After both hill - shading image and choropleth image have been made, the next step is to combine these two images into one file. This combined file image is used to test the intensity of the shading file. To check if the gray level of shade area is light enough and does not block the other images . By replacing the I Instensity) value of HIS with hill-shading image, the combined image is then produced ( figure 4).

At this stage other information related to the final product can be combined directly. With all these information available, the final map can then be plotted using laser printer on laser graphic film and can later be printed on ordinary offset printing press.

Cost aspect
A direct calculation varies from one company to another but as an illustration from one of the mapping companies, the rough calculation for producing one sheet 100 cm * 75 cm map with 3 colours from the existing DEM data, hill-shading generation and to plot the result on laser graphic film by laser printer will cost about Y 40, 000 to Y 50, 000 per sheet. These films are the final sheets and can be used directly for printing purposes.


Figure 2: The hill-shading image method(shade aspect)


Figure 3: Choropleth image over part of
Honshu island of Japan

Figure 4 Combined image

Figure 5a: The image of Hokkaido is
generated form computer

Figure 5b:From conventional hill-shading technique

Conclusion
The test study showed that computer generated hill-shading can meting the requirements for addition of height information and as an art product. Production of this image need only a few minutes of CPU time.
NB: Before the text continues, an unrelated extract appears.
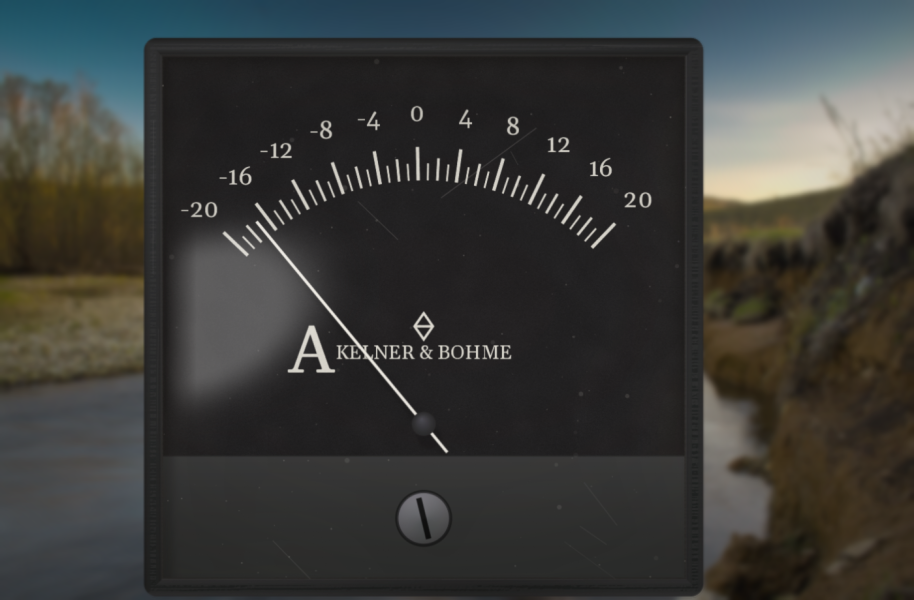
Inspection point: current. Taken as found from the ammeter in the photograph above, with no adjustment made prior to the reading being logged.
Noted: -17 A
For atlases and other small scale thematic maps, the first method is more suitable. This is due to the very soft appearance of the relief image, but for larger scale maps with mountainous topographic surfaces, the slope aspect technique is more suitable.

For flat terrain area with or relatively equal proportion of flat and hilly area, the first method is more applicable. The disadvantage of the second methods, is that the slope aspect formula does not fit to areas with small relief differences.

If the majority of the mountain configurations form the North-East slope and South-West slope, the 3-D effect of topography on a map will give no sharp appearance. This is due to the same amount of light received by the mountain redges. To overcome this disadvantages, the light source need to be shifted a little West instead of just placing a light source at the north-west corner of the map sheet. This will give the same 3-D effect.

Due to working directly on the computer, the time-consuming work usually encountered by cartographers to make hand-drawings or air-brushing no longer exists. Digital drawing is certainly more flexible and efficient compared to manual work. The costing illustration which is mentioned above cannot be judged as a fixed price since only rough estimation is available.

References.
  • E. Kmhof, Kartographische Gelande-Darstellung, Walter de Gruyter & Co. 1965.
  • Grelot, Jean-Phillippe, Human aspects in Cartography Automation, 1986 ACSM-ASPRS Annual Convention Vol..1, Cartography and Education.
  • J.I.C.A. (Japan International Cooperation Agency) . The Remote Sensing Engineering Project for the Development of Agricultural Infrastructure in the Republic of Indonesia, March, 1983.
  • Tateishi Ryutaro, DTM manual ( in Japanese(, Mural Laboratory.